2. Build the `mlp` classifier as a `nn.Sequential` stack of fully connected layers and ReLU activations, with the sizes shown in the figure above: [120, 84, 10]. Plug the appropriate output activation in the end to do multi-class classification.
3. Remember to "flatten" the feature maps coming out of the second `ConvBlock` and connect them to the output `mlp` to build the classifier in the `forward` function. This has to be done because fully connected layers (`Linear`) only accept features without any spatial dimension.
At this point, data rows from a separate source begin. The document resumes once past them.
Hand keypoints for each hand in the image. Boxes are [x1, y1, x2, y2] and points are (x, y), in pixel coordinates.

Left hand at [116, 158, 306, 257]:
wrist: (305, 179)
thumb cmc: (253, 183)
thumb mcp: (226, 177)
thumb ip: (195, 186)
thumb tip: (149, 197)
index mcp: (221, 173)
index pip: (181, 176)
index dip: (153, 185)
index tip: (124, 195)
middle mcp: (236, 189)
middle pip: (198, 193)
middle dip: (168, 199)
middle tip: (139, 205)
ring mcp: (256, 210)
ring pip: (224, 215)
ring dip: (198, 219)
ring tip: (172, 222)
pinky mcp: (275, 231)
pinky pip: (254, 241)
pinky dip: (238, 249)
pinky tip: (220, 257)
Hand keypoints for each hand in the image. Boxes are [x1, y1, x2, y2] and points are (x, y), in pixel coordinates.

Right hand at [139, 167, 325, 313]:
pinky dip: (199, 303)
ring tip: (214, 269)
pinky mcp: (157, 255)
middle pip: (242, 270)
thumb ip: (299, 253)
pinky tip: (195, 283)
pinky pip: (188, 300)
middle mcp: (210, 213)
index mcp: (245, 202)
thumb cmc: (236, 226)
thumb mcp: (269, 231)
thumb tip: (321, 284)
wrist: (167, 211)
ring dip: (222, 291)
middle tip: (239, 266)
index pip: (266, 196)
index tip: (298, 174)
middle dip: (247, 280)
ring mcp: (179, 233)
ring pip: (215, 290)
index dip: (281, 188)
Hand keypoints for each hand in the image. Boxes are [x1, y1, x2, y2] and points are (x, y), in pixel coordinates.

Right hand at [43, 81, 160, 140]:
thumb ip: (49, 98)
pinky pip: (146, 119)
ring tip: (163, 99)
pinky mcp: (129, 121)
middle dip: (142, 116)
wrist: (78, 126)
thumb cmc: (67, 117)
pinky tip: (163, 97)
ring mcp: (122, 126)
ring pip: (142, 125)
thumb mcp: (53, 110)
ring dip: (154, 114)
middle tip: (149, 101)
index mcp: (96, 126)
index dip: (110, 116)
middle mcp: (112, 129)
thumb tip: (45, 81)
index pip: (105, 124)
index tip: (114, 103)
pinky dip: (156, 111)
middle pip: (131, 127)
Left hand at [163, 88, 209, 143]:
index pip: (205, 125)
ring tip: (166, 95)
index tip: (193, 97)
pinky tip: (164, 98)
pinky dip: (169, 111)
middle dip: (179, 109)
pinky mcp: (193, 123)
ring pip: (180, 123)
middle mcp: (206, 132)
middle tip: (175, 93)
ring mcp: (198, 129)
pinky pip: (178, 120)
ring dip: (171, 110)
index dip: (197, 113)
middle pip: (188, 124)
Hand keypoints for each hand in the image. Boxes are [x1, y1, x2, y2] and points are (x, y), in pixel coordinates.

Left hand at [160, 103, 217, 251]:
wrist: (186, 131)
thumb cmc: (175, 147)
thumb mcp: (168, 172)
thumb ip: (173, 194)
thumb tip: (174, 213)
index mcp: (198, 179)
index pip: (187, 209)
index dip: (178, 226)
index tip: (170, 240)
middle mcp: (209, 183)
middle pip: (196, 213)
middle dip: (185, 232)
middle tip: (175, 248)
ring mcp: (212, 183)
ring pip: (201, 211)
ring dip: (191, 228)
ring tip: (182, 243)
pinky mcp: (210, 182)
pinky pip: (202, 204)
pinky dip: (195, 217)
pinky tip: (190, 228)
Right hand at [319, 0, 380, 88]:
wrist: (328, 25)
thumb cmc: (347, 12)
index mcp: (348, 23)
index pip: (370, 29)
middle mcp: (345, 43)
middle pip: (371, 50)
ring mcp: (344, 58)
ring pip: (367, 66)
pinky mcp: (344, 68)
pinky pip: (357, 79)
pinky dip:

Hence, all these spatial dimensions and channels are unrolled into single vectors, one per batch sample. **HINT: Remember the `.view()` operator to change tensors shape!**


In [None]:
class PseudoLeNet(nn.Module):

  def __init__(self):
    super().__init__()
    # TODO: Define the padding
    self.pad = nn.ConstantPad2d(2, 0)
    self.conv1 = ConvBlock(1, 6, 5)
    self.conv2 = ConvBlock(6, 16, 5)
    # TODO: Define the MLP at the deepest layers
    self.mlp = nn.Sequential(
        # nn.Flatten(start_dim=1),
        nn.Linear(5*16*16, 120),
        nn.ReLU(),
        nn.Linear(120, 84),
        nn.ReLU(),
        nn.Linear(84, 10),
    )

  def forward(self, x):
    # x  [1, 28, 28] 
    x = self.pad(x)  # [1, 32, 32] 
    x = self.conv1(x)  # [6, 14, 14] 
    x = self.conv2(x)  # [16, 5, 5] 
    # Obtain the parameters of the tensor in terms of:
    # 1) batch size
    # 2) number of channels
    # 3) spatial "height"
    # 4) spatial "width"
    bsz, nch, height, width = x.shape
    # TODO: Flatten the feature map with the view() operator 
    # within each batch sample  
    x = x.view(bsz, -1)
    y = self.mlp(x)
    return y